DOCUMENT SEGMENT.

Project 1: Hello World Tracer (Your First BPF Program)

A series of one-liner BPF programs that trace system activity—counting system calls, printing function arguments, and measuring latencies.

Quick Reference

Attribute Value
Primary Language bpftrace (DSL)
Alternative Languages C with BCC, Python with BCC
Difficulty Level 1: Beginner
Time Estimate Weekend
Knowledge Area BPF Basics / Tracing
Tooling bpftrace
Prerequisites Basic Linux command line, understanding of system calls

What You Will Build

A series of one-liner BPF programs that trace system activity—counting system calls, printing function arguments, and measuring latencies.

Why It Matters

Before writing complex C programs, you need to understand what BPF can see. bpftrace lets you explore kernel attach points interactively. This is how Brendan Gregg, the author of most BPF tracing tools, does his exploratory work.

RAW DATA.
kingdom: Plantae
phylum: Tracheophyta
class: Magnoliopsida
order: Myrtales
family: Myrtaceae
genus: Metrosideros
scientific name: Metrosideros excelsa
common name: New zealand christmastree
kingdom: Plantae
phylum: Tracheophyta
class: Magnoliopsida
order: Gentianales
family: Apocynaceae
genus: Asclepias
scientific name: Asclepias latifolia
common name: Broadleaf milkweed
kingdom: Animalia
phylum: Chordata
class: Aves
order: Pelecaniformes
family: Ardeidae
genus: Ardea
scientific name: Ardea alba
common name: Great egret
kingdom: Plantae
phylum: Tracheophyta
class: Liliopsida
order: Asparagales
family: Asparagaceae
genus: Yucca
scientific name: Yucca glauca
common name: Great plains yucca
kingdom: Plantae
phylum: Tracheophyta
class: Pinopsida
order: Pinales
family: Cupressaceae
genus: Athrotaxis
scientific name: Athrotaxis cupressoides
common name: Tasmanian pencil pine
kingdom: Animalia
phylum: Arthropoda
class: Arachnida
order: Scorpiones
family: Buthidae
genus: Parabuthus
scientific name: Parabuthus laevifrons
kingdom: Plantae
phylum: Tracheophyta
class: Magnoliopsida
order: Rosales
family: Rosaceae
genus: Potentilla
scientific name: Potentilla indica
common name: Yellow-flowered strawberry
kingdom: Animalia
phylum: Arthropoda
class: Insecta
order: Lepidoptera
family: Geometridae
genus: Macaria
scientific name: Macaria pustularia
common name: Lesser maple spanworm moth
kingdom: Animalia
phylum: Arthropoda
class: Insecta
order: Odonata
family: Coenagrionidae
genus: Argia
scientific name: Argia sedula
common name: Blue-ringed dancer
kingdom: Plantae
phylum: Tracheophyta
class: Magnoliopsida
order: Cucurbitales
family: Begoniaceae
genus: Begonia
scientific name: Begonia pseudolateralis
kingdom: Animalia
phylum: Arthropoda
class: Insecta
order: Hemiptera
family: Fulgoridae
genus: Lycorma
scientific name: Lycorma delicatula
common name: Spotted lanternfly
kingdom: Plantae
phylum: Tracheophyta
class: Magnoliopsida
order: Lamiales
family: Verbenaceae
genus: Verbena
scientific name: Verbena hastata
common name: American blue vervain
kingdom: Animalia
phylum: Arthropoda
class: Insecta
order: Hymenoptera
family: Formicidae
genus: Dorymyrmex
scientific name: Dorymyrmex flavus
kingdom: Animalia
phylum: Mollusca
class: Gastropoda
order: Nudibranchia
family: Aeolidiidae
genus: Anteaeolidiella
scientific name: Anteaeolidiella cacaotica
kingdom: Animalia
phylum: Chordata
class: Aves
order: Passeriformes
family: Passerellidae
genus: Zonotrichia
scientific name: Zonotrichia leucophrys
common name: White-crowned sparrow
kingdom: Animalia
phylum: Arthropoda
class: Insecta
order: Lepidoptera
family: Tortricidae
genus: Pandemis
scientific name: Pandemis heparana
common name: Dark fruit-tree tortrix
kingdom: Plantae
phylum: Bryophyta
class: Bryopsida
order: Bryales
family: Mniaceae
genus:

EXERCISE SET.
a - From the Hello World Tracer project page, list the kinds of system activity that the one-liner BPF programs trace.
b - Arrange the entries from the line containing "order: Hymenoptera" through the end of the entries as a JSON list of strings, one string per line, with blank lines left out.

RESULTS IN ORDER.
a -
- Counting system calls
- Printing function arguments
- Measuring latencies

b -
[
  "order: Hymenoptera",
  "family: Formicidae",
  "genus: Dorymyrmex",
  "scientific name: Dorymyrmex flavus",
  "kingdom: Animalia",
  "phylum: Mollusca",
  "class: Gastropoda",
  "order: Nudibranchia",
  "family: Aeolidiidae",
  "genus: Anteaeolidiella",
  "scientific name: Anteaeolidiella cacaotica",
  "kingdom: Animalia",
  "phylum: Chordata",
  "class: Aves",
  "order: Passeriformes",
  "family: Passerellidae",
  "genus: Zonotrichia",
  "scientific name: Zonotrichia leucophrys",
  "common name: White-crowned sparrow",
  "kingdom: Animalia",
  "phylum: Arthropoda",
  "class: Insecta",
  "order: Lepidoptera",
  "family: Tortricidae",
  "genus: Pandemis",
  "scientific name: Pandemis heparana",
  "common name: Dark fruit-tree tortrix",
  "kingdom: Plantae",
  "phylum: Bryophyta",
  "class: Bryopsida",
  "order: Bryales",
  "family: Mniaceae",
  "genus:"
]